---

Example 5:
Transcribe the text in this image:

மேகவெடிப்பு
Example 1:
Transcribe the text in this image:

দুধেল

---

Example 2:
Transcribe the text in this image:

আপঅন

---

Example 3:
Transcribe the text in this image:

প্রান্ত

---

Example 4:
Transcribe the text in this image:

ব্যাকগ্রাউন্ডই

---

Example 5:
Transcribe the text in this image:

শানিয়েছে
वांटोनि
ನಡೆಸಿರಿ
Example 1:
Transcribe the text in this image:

▶ _Problem requirements_
Each record above is to be written out again exactly.

▶ _Response area_
---

Example 5:
Transcribe the text in this image:

மேகவெடிப்பு
Example 1:
Transcribe the text in this image:

দুধেল

---

Example 2:
Transcribe the text in this image:

আপঅন

---

Example 3:
Transcribe the text in this image:

প্রান্ত

---

Example 4:
Transcribe the text in this image:

ব্যাকগ্রাউন্ডই

---

Example 5:
Transcribe the text in this image:

শানিয়েছে
वांटोनि
ನಡೆಸಿರಿ
Example 1:
Transcribe the text in this image:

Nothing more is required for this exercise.